18h – Crack, cocaína e simpatia
A escada está mais agitada do que nunca. As gordinhas davam lugar a um grupo grande, de umas 30 pessoas, na maioria homens, nenhum muito jovem. Falavam sobre futebol, motocicletas e o frio. O grupo dos narcóticos começava em cinco minutos, quando um deles apagou o cigarro, deu um oi simpático e puxou assunto:

– Você é nova?
– Hum hum.
– Vamos, eu te ajudo. Vai começar, e vai ficar tudo bem.

Na reunião dos narcóticos, os casos são mais duros e os problemas, mais reais.

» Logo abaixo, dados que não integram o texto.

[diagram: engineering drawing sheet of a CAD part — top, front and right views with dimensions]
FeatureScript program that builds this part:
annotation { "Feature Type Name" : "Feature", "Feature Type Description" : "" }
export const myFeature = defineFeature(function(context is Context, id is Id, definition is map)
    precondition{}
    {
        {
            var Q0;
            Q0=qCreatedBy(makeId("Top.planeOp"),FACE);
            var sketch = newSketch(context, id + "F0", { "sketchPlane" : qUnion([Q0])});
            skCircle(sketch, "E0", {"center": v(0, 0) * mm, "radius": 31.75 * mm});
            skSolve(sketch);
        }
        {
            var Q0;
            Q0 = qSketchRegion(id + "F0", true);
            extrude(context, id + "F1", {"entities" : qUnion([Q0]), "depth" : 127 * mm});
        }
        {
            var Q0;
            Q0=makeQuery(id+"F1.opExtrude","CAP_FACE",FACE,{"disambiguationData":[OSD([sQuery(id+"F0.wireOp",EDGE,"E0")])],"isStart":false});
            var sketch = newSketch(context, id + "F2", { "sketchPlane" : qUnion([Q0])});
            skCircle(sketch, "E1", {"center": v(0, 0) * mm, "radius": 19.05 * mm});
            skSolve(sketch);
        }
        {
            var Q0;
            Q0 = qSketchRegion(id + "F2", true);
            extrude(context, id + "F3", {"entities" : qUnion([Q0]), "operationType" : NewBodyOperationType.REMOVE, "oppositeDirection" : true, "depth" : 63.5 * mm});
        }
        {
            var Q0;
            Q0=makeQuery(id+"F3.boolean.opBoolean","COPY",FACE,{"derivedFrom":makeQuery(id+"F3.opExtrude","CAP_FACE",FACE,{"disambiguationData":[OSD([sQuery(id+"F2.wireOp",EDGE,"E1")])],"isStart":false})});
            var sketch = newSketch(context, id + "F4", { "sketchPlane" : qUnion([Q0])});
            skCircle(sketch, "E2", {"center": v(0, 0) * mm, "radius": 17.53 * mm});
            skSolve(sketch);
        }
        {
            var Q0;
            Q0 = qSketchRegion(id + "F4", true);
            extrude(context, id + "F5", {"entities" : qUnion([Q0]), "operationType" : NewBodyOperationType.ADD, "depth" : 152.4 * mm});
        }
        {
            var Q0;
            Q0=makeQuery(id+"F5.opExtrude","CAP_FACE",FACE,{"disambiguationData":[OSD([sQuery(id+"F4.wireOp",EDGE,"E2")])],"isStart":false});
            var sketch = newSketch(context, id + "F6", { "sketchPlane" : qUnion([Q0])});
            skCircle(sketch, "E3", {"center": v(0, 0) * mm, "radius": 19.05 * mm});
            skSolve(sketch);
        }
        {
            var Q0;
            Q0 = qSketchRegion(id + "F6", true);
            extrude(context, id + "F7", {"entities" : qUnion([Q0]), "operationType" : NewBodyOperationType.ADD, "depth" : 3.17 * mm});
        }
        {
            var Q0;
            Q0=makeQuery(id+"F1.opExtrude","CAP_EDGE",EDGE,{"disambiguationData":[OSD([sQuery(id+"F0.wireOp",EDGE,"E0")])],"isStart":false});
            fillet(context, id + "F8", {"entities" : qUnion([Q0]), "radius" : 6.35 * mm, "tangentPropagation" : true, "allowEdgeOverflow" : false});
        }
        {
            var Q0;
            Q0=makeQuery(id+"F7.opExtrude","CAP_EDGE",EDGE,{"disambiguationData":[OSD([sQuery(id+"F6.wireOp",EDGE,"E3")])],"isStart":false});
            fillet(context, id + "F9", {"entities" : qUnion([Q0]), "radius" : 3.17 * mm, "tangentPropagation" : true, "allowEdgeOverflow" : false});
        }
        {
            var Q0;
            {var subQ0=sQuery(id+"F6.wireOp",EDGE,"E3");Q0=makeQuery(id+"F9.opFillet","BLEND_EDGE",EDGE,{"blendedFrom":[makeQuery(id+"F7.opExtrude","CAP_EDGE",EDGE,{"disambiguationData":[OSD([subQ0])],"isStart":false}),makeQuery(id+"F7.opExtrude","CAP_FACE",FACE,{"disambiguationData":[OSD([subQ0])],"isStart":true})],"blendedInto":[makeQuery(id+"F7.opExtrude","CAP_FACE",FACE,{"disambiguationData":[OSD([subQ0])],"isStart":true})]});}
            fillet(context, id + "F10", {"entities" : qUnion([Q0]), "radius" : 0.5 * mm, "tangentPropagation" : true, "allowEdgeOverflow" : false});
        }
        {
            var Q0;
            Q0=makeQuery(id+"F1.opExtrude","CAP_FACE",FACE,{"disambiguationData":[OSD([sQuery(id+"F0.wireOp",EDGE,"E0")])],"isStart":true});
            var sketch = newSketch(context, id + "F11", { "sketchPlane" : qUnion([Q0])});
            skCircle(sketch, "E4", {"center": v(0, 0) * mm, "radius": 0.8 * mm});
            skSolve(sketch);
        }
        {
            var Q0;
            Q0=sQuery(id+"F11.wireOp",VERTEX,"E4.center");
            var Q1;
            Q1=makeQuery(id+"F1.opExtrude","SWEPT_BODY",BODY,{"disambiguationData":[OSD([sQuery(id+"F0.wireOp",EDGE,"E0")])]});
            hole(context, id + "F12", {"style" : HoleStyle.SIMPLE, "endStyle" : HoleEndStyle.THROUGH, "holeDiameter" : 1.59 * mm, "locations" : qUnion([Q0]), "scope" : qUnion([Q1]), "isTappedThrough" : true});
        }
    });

Crack e cocaína direto. A maioria estava ali havia mais de um ano, muitas histórias de recaídas, famílias destruídas e internações. O coordenador encoraja os novatos na sala, diz que são as pessoas mais importantes da noite e que para falar basta levantar a mão. Ficamos em silêncio.

19h30 – Namorei bêbado, casei bêbado
Um homem de uns 60 anos sentado na escada puxa papo:

– Um dia chegou uma moça e perguntou se o Mada (Mulheres que Amam demais Anônimas) era aqui. Aí a colega dela brincou e perguntou se eu ia no Homens que Amam demais. Sabe o que eu respondi? “Não, moça, sou dos homens que amam de menos. Porque é isso que o alcoólatra é. O alcoólatra não ama ninguém não, moça.” Né, não?
– Acho que é.
– Mas agora tô ficando bom. Nasceu minha neta. A primeira pessoa de que eu gosto na vida. Sou separado. Separei sabe por quê?
– Brigou?
– Briguei nada. Mas olha o raciocínio: eu namorei bêbado, casei bêbado, tive filho bêbado. Na hora que parei de beber e olhei pro lado, pensei: quem é essa aí? Não sabia quem era aquela não.

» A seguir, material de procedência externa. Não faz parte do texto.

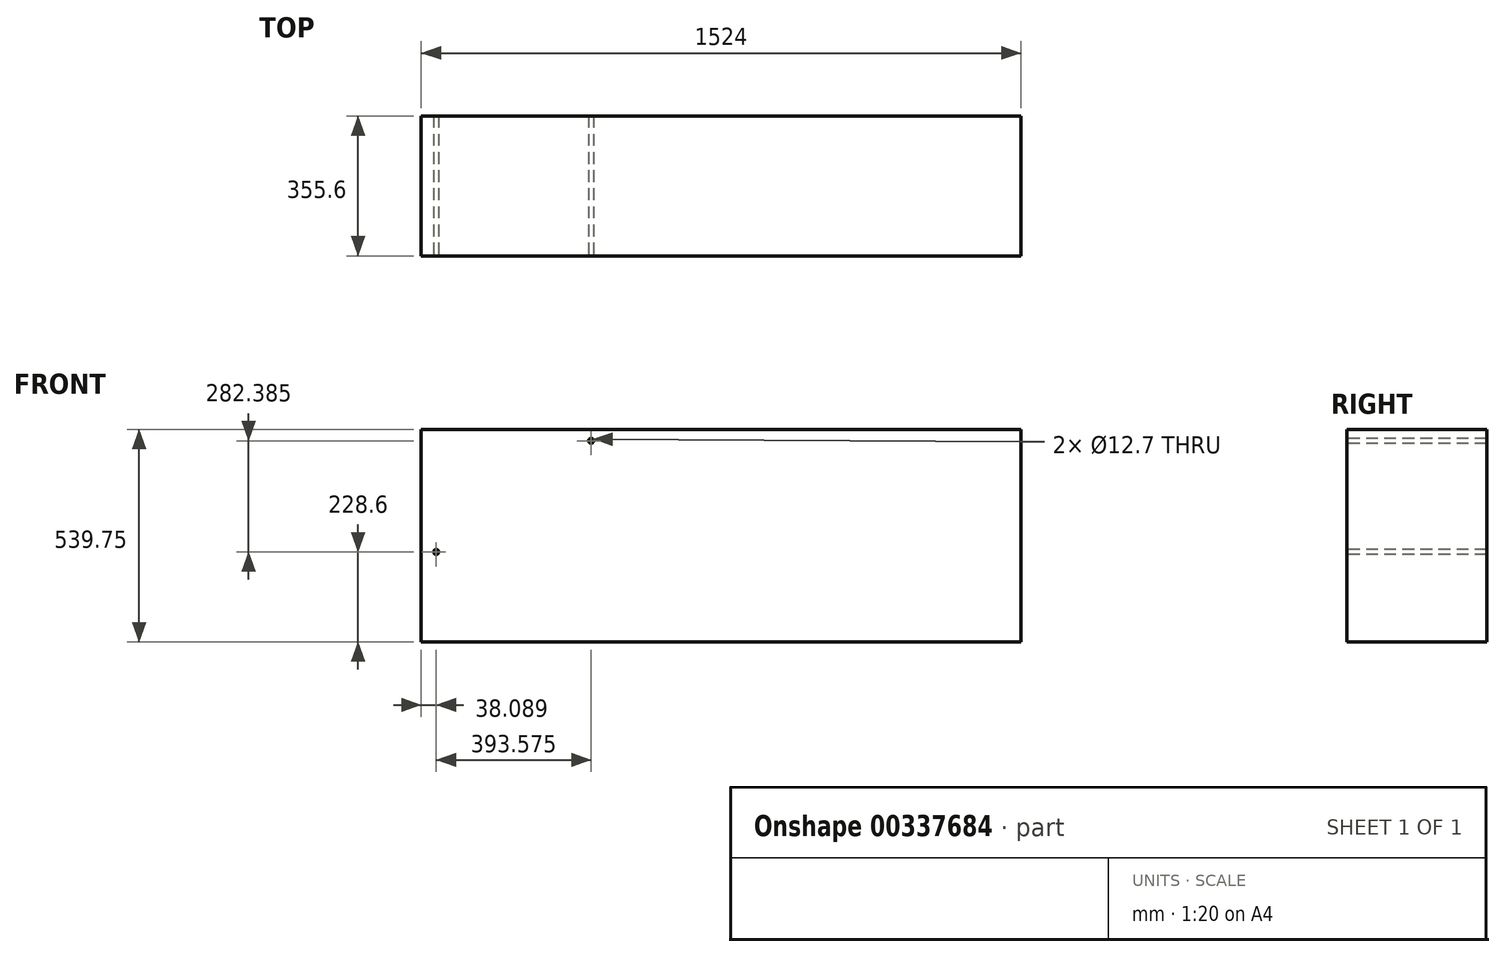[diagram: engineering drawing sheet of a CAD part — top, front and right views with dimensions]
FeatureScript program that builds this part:
annotation { "Feature Type Name" : "Feature", "Feature Type Description" : "" }
export const myFeature = defineFeature(function(context is Context, id is Id, definition is map)
    precondition{}
    {
        {
            var Q0;
            Q0=qCreatedBy(makeId("Top.planeOp"),FACE);
            var sketch = newSketch(context, id + "F0", { "sketchPlane" : qUnion([Q0])});
            skLineSegment(sketch, "E0.bottom", {"start": v(12.97, 0) * mm, "end": v(1536.97, 0) * mm});
            skLineSegment(sketch, "E0.top", {"start": v(12.97, 355.6) * mm, "end": v(1536.97, 355.6) * mm});
            skLineSegment(sketch, "E0.left", {"start": v(12.97, 0) * mm, "end": v(12.97, 355.6) * mm});
            skLineSegment(sketch, "E0.right", {"start": v(1536.97, 0) * mm, "end": v(1536.97, 355.6) * mm});
            skSolve(sketch);
        }
        {
            var Q0;
            Q0=makeQuery(id+"F0.imprint","IMPRINT",FACE,{"disambiguationData":[TD([[makeQuery(id+"F0.imprint","IMPRINT",EDGE,{"derivedFrom":sQuery(id+"F0.wireOp",EDGE,"E0.bottom")}),1.0]])]});
            extrude(context, id + "F1", {"entities" : qUnion([Q0]), "depth" : 539.75 * mm});
        }
        {
            var Q0;
            Q0=makeQuery(id+"F1.opExtrude","SWEPT_FACE",FACE,{"disambiguationData":[OSD([sQuery(id+"F0.wireOp",EDGE,"E0.bottom")])]});
            var sketch = newSketch(context, id + "F2", { "sketchPlane" : qUnion([Q0])});
            skCircle(sketch, "E1", {"center": v(51.06, 228.6) * mm, "radius": 6.35 * mm});
            skCircle(sketch, "E2", {"center": v(444.63, 510.99) * mm, "radius": 6.35 * mm});
            skSolve(sketch);
        }
        {
            var Q0;
            Q0=sQuery(id+"F2.wireOp",VERTEX,"E2.center");
            var Q1;
            Q1=sQuery(id+"F2.wireOp",VERTEX,"E1.center");
            var Q2;
            Q2=makeQuery(id+"F1.opExtrude","SWEPT_BODY",BODY,{"disambiguationData":[OSD([sQuery(id+"F0.wireOp",EDGE,"E0.bottom"),sQuery(id+"F0.wireOp",EDGE,"E0.top"),sQuery(id+"F0.wireOp",EDGE,"E0.left"),sQuery(id+"F0.wireOp",EDGE,"E0.right")])]});
            hole(context, id + "F3", {"style" : HoleStyle.SIMPLE, "endStyle" : HoleEndStyle.THROUGH, "holeDiameter" : 12.7 * mm, "isTappedThrough" : true, "tappedDepth" : 12.7 * mm, "tapClearance" : 3, "locations" : qUnion([Q0, Q1]), "scope" : qUnion([Q2])});
        }
    });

20h30 – Bitucas e Red Bull
Na escadaria do predinho, a bituca de cigarro voa sobre a calçada e apaga na poça de água da boca de lobo.

– Não parou de fumar?
– Peraí, né! Parei de beber, parei de cheirar...Tô parando até com o energético! Calma lá.
– Dizem que colocaram dois ratos na gaiola. Um viciado em pó e outro em tabaco. O de taba...
– Já sei, já sei. Meu marido já me contou dessa pesquisa. O fumante demora mais a largar que o cheirador. Mas eu não sou rato. Não consigo cortar tudo que é bom de uma hora pra outra.
– Corta o cigarro e fica com o energético.
– Não dá. Cada vez que eu pego uma latinha meu filho grita: “Paiêêêê! A mamãe tá tomando Red Buuuull!”.

O diálogo acontece na escadaria do prédio. Cinco alcoólicos batiam papo com três membros do Narcóticos. Dois deles frequentavam ambos os grupos. Os dramas contados pipocavam na minha cabeça com o volume no talo.

Na entrada da igreja, o carro da noiva estaciona ao mesmo tempo em que uma invasão de mulheres sobe as escadas para o encontro do Mada. De um lado, a celebração do amor. Do outro, a luta para sobreviver aos excessos do mesmo sentimento. Subo as escadas e entro na sala. A última reunião do dia ia começar.